=== Available data ===
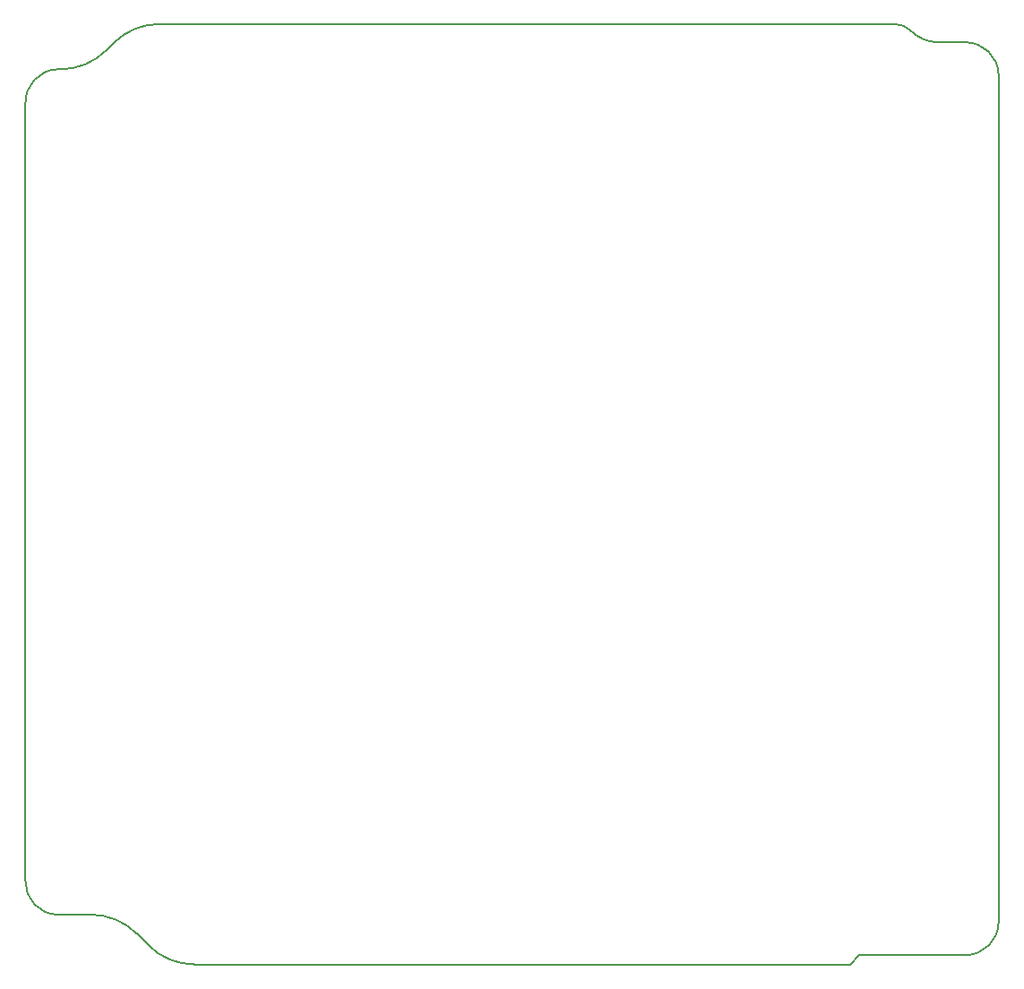
<source format=gm1>
%TF.GenerationSoftware,KiCad,Pcbnew,(6.0.7)*%
%TF.CreationDate,2022-08-20T11:41:18+08:00*%
%TF.ProjectId,cubesat_obc,63756265-7361-4745-9f6f-62632e6b6963,rev?*%
%TF.SameCoordinates,Original*%
%TF.FileFunction,Profile,NP*%
%FSLAX46Y46*%
G04 Gerber Fmt 4.6, Leading zero omitted, Abs format (unit mm)*
G04 Created by KiCad (PCBNEW (6.0.7)) date 2022-08-20 11:41:18*
%MOMM*%
%LPD*%
G01*
G04 APERTURE LIST*
%TA.AperFunction,Profile*%
%ADD10C,0.200000*%
%TD*%
G04 APERTURE END LIST*
D10*
X119247951Y-135476946D02*
X118140054Y-134369048D01*
X120284000Y-48397998D02*
G75*
G03*
X115947948Y-50194050I0J-6132102D01*
G01*
X193924636Y-50123000D02*
X196444001Y-50123000D01*
X196469000Y-136398000D02*
X186419000Y-136397997D01*
X199594001Y-53222999D02*
G75*
G03*
X196444001Y-50122999I-3125001J-25001D01*
G01*
X107619005Y-129372998D02*
G75*
G03*
X110619005Y-132572996I3099995J-100002D01*
G01*
X118140053Y-134369049D02*
G75*
G03*
X113804002Y-132572996I-4336053J-4336051D01*
G01*
X199594003Y-53222999D02*
X199594000Y-133222998D01*
X110644001Y-52673001D02*
X110928997Y-52673001D01*
X196469000Y-136398000D02*
G75*
G03*
X199594000Y-133222998I-25000J3150000D01*
G01*
X119247950Y-135476947D02*
G75*
G03*
X123584002Y-137272998I4336050J4336047D01*
G01*
X110644001Y-52673008D02*
G75*
G03*
X107619008Y-55922999I112499J-3137492D01*
G01*
X191268995Y-49023004D02*
G75*
G03*
X189760115Y-48397999I-1508895J-1508896D01*
G01*
X185544000Y-137272997D02*
X123584003Y-137272997D01*
X107619006Y-129372998D02*
X107619008Y-55923000D01*
X115265049Y-50876950D02*
X115947948Y-50194050D01*
X120284000Y-48397999D02*
X189760116Y-48397999D01*
X113804002Y-132572997D02*
X110619005Y-132572994D01*
X191268990Y-49023009D02*
G75*
G03*
X193924636Y-50122999I2655610J2655609D01*
G01*
X186419000Y-136397997D02*
X185544000Y-137272997D01*
X110928997Y-52673000D02*
G75*
G03*
X115265049Y-50876950I3J6132100D01*
G01*
M02*

</source>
===
**Exercise instructions**
Each line above should be output exactly, apart from the pictures.

**Your response**
<source format=gm1>
%TF.GenerationSoftware,KiCad,Pcbnew,(6.0.7)*%
%TF.CreationDate,2022-08-20T11:41:18+08:00*%
%TF.ProjectId,cubesat_obc,63756265-7361-4745-9f6f-62632e6b6963,rev?*%
%TF.SameCoordinates,Original*%
%TF.FileFunction,Profile,NP*%
%FSLAX46Y46*%
G04 Gerber Fmt 4.6, Leading zero omitted, Abs format (unit mm)*
G04 Created by KiCad (PCBNEW (6.0.7)) date 2022-08-20 11:41:18*
%MOMM*%
%LPD*%
G01*
G04 APERTURE LIST*
%TA.AperFunction,Profile*%
%ADD10C,0.200000*%
%TD*%
G04 APERTURE END LIST*
D10*
X119247951Y-135476946D02*
X118140054Y-134369048D01*
X120284000Y-48397998D02*
G75*
G03*
X115947948Y-50194050I0J-6132102D01*
G01*
X193924636Y-50123000D02*
X196444001Y-50123000D01*
X196469000Y-136398000D02*
X186419000Y-136397997D01*
X199594001Y-53222999D02*
G75*
G03*
X196444001Y-50122999I-3125001J-25001D01*
G01*
X107619005Y-129372998D02*
G75*
G03*
X110619005Y-132572996I3099995J-100002D01*
G01*
X118140053Y-134369049D02*
G75*
G03*
X113804002Y-132572996I-4336053J-4336051D01*
G01*
X199594003Y-53222999D02*
X199594000Y-133222998D01*
X110644001Y-52673001D02*
X110928997Y-52673001D01*
X196469000Y-136398000D02*
G75*
G03*
X199594000Y-133222998I-25000J3150000D01*
G01*
X119247950Y-135476947D02*
G75*
G03*
X123584002Y-137272998I4336050J4336047D01*
G01*
X110644001Y-52673008D02*
G75*
G03*
X107619008Y-55922999I112499J-3137492D01*
G01*
X191268995Y-49023004D02*
G75*
G03*
X189760115Y-48397999I-1508895J-1508896D01*
G01*
X185544000Y-137272997D02*
X123584003Y-137272997D01*
X107619006Y-129372998D02*
X107619008Y-55923000D01*
X115265049Y-50876950D02*
X115947948Y-50194050D01*
X120284000Y-48397999D02*
X189760116Y-48397999D01*
X113804002Y-132572997D02*
X110619005Y-132572994D01*
X191268990Y-49023009D02*
G75*
G03*
X193924636Y-50122999I2655610J2655609D01*
G01*
X186419000Y-136397997D02*
X185544000Y-137272997D01*
X110928997Y-52673000D02*
G75*
G03*
X115265049Y-50876950I3J6132100D01*
G01*
M02*

</source>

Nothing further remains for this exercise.